(Transcribed page contents)
===

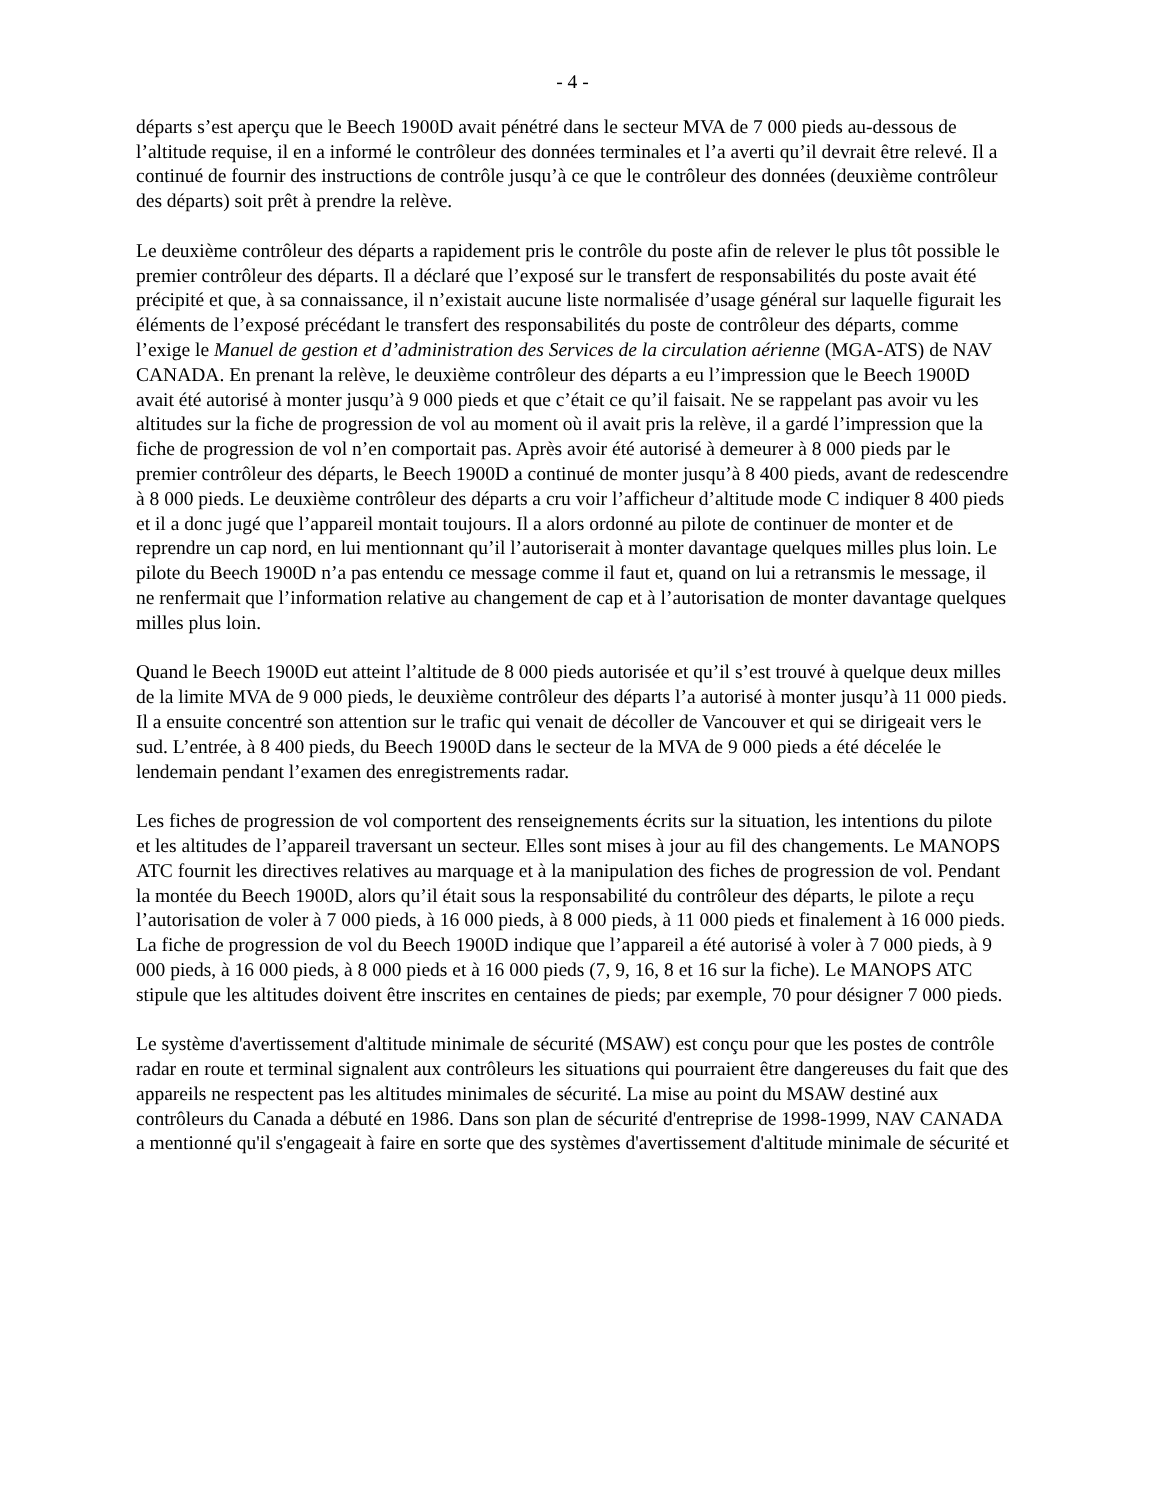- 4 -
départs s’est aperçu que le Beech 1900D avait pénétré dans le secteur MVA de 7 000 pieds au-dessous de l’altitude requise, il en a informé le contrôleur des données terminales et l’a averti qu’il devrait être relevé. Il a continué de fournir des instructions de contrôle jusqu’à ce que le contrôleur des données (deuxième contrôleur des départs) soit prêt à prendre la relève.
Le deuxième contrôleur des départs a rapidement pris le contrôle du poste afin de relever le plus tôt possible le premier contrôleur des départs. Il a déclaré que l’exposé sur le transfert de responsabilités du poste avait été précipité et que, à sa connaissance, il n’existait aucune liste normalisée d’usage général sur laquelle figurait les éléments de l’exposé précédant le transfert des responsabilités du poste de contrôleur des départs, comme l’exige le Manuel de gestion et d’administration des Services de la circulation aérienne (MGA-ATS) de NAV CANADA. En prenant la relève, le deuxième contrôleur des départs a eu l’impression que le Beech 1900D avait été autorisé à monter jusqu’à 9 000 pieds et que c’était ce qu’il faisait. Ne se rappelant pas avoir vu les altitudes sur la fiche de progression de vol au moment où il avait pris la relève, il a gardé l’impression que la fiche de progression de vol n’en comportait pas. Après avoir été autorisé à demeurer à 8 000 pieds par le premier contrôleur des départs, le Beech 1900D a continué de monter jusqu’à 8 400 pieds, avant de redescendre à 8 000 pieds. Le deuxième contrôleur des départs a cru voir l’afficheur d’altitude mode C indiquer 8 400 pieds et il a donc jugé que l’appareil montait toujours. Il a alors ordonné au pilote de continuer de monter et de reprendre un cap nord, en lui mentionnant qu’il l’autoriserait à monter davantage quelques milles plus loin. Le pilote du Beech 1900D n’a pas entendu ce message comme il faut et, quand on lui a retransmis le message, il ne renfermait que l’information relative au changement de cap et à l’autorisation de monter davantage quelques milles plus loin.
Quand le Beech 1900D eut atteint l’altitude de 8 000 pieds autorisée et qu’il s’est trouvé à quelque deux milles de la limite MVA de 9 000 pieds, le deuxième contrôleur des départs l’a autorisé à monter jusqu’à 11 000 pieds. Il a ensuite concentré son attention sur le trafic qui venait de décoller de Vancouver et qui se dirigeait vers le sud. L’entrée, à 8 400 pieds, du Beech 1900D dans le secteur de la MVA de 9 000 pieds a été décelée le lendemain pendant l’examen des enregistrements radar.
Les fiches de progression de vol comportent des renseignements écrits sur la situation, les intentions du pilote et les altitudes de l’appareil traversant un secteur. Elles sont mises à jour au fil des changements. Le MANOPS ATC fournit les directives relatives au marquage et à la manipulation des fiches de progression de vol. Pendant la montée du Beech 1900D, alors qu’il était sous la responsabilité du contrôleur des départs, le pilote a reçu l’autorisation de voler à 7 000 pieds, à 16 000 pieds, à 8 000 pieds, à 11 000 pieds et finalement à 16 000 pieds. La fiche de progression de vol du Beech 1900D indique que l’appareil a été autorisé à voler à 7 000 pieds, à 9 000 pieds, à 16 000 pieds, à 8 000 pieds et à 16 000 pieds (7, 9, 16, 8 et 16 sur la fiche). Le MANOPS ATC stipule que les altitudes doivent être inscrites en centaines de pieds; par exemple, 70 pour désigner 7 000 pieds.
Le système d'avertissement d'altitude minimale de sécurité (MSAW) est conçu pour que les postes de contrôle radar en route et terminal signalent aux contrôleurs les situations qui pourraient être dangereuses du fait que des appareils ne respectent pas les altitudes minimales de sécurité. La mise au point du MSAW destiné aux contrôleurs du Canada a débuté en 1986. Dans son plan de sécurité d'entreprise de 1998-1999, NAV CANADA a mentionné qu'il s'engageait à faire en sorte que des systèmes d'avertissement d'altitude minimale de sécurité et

===

- REQUIRED WORK: Without changing a word, retype the data above and omit its pictures.

- THE ANSWER:
- 4 -
départs s’est aperçu que le Beech 1900D avait pénétré dans le secteur MVA de 7 000 pieds au-dessous de l’altitude requise, il en a informé le contrôleur des données terminales et l’a averti qu’il devrait être relevé. Il a continué de fournir des instructions de contrôle jusqu’à ce que le contrôleur des données (deuxième contrôleur des départs) soit prêt à prendre la relève.
Le deuxième contrôleur des départs a rapidement pris le contrôle du poste afin de relever le plus tôt possible le premier contrôleur des départs. Il a déclaré que l’exposé sur le transfert de responsabilités du poste avait été précipité et que, à sa connaissance, il n’existait aucune liste normalisée d’usage général sur laquelle figurait les éléments de l’exposé précédant le transfert des responsabilités du poste de contrôleur des départs, comme l’exige le Manuel de gestion et d’administration des Services de la circulation aérienne (MGA-ATS) de NAV CANADA. En prenant la relève, le deuxième contrôleur des départs a eu l’impression que le Beech 1900D avait été autorisé à monter jusqu’à 9 000 pieds et que c’était ce qu’il faisait. Ne se rappelant pas avoir vu les altitudes sur la fiche de progression de vol au moment où il avait pris la relève, il a gardé l’impression que la fiche de progression de vol n’en comportait pas. Après avoir été autorisé à demeurer à 8 000 pieds par le premier contrôleur des départs, le Beech 1900D a continué de monter jusqu’à 8 400 pieds, avant de redescendre à 8 000 pieds. Le deuxième contrôleur des départs a cru voir l’afficheur d’altitude mode C indiquer 8 400 pieds et il a donc jugé que l’appareil montait toujours. Il a alors ordonné au pilote de continuer de monter et de reprendre un cap nord, en lui mentionnant qu’il l’autoriserait à monter davantage quelques milles plus loin. Le pilote du Beech 1900D n’a pas entendu ce message comme il faut et, quand on lui a retransmis le message, il ne renfermait que l’information relative au changement de cap et à l’autorisation de monter davantage quelques milles plus loin.
Quand le Beech 1900D eut atteint l’altitude de 8 000 pieds autorisée et qu’il s’est trouvé à quelque deux milles de la limite MVA de 9 000 pieds, le deuxième contrôleur des départs l’a autorisé à monter jusqu’à 11 000 pieds. Il a ensuite concentré son attention sur le trafic qui venait de décoller de Vancouver et qui se dirigeait vers le sud. L’entrée, à 8 400 pieds, du Beech 1900D dans le secteur de la MVA de 9 000 pieds a été décelée le lendemain pendant l’examen des enregistrements radar.
Les fiches de progression de vol comportent des renseignements écrits sur la situation, les intentions du pilote et les altitudes de l’appareil traversant un secteur. Elles sont mises à jour au fil des changements. Le MANOPS ATC fournit les directives relatives au marquage et à la manipulation des fiches de progression de vol. Pendant la montée du Beech 1900D, alors qu’il était sous la responsabilité du contrôleur des départs, le pilote a reçu l’autorisation de voler à 7 000 pieds, à 16 000 pieds, à 8 000 pieds, à 11 000 pieds et finalement à 16 000 pieds. La fiche de progression de vol du Beech 1900D indique que l’appareil a été autorisé à voler à 7 000 pieds, à 9 000 pieds, à 16 000 pieds, à 8 000 pieds et à 16 000 pieds (7, 9, 16, 8 et 16 sur la fiche). Le MANOPS ATC stipule que les altitudes doivent être inscrites en centaines de pieds; par exemple, 70 pour désigner 7 000 pieds.
Le système d'avertissement d'altitude minimale de sécurité (MSAW) est conçu pour que les postes de contrôle radar en route et terminal signalent aux contrôleurs les situations qui pourraient être dangereuses du fait que des appareils ne respectent pas les altitudes minimales de sécurité. La mise au point du MSAW destiné aux contrôleurs du Canada a débuté en 1986. Dans son plan de sécurité d'entreprise de 1998-1999, NAV CANADA a mentionné qu'il s'engageait à faire en sorte que des systèmes d'avertissement d'altitude minimale de sécurité et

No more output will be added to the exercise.